The Dixon administration had briefly considered issuing plastic trash cans to everyone in the city - but the plan has been delayed in part after residents from neighborhoods with small alleys complained that the cans wouldn't fit. The city still hopes to distribute cans in the future, with smaller ones for densely populated, narrow-alley neighborhoods.

But, as the city listens and cajoles, officials are making something very clear to nervous neighborhoods: Those who do not comply with new rules will be fined. If the fines aren't paid, homes can be added to the city's annual tax lien sale, a rule that's been in place since 1998.

And they will have to answer to Eric D. Booker, and he heads a unit that is one of the few parts of city government set to grow in this tight budget year.
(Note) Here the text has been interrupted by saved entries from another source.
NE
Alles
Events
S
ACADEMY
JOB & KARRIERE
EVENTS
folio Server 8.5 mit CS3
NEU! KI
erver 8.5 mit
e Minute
On this particular day, Booker, the head of code enforcement, worked a full shift but still came to a 7 p.m. Butchers Hill community meeting with two of his inspectors. He has 10 inspectors now, and authorization to hire an additional 20.

"I'm the stinger," he announced. "The law says put it in a can. My job is to enforce the law."

Still, he smiles and shows a softer, I-can-be-reasonable side. "It is going to take me a long while to get to all of the places I need to be," he conceded, adding that he won't fine people on their trash days - at least initially.

Booker and another inspector, Clement Rivers Sr., drove around on a recent Thursday seeking violations and displaying their investigative techniques.

"Our usual suspects are on the corner," Booker announced, pointing to four bags of trash piled on the sidewalk in the 2100 block of McElderry St. in East Baltimore. No cans. Definitely no lids.